* _Given problem_
Using the passage below on Pushkin's schooling, explain in one to three sentences why the Lyceum was placed at the imperial palace in Tsarskoye Selo.

* _Document section_
____________

His parents wanted to give him at least a Europeanized education, if not a European one. Two variants were discussed: a Jesuit college in Petersburg, and a boarding-school for the privileged run by a Catholic abbott. In the opinion of his relatives, Russian educational institutions weren't prestigious enough, and in fact that was the case. But in 1811 the government decided to open a special educational institution for the children of the elite, with the goal of creating a higher aristocracy of officialdom, as was then done in England and France.
The myth of the Lyceum as the cradle of the patriotic Russian nobility is a separate issue. In practice, everything in the imperial Lyceum, from name to contents, was borrowed from similar institutions already long-existent in the West. The word itself was new to the Russian lexicon, and Pushkin himself discussed how to write it: litsey [from the German lyceum], likey [from the Latin lycaeum], or likeya [from the Greek lykaeon]? A contemporary recalled: “The Lyceum was a completely Western-style institution; foreign magazines were provided for the students. . .”
Its teachers were both foreigners and Russians, but even the Russian Lyceum professors had received their education abroad at public expense. Alexander I gave the Lyceum his schoolboy library, consisting mainly of foreign books. The Lyceum was located in Tsarskoye Selo at the imperial palace, so that it looked like part of the tsar's family quarters. This was as a result of the plans of Count Mikhail Speransky, who had proposed to teach members of the imperial family in the Lyceum, making dedicated statesmen out of them. In that way, Pushkin could have been sharing a bench with grand dukes Nicholas and Mikhail, that is, might have become a schoolmate of Nicholas I, who was only three years his senior.

____________

* _Listed entries_
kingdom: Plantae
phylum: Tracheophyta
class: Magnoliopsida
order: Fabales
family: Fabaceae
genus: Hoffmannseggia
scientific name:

____________

* _Result below_
The location followed the plans of Count Mikhail Speransky, who had proposed that members of the imperial family be taught at the Lyceum so they would become dedicated statesmen. Placing it at the palace made the Lyceum look like part of the tsar's family quarters.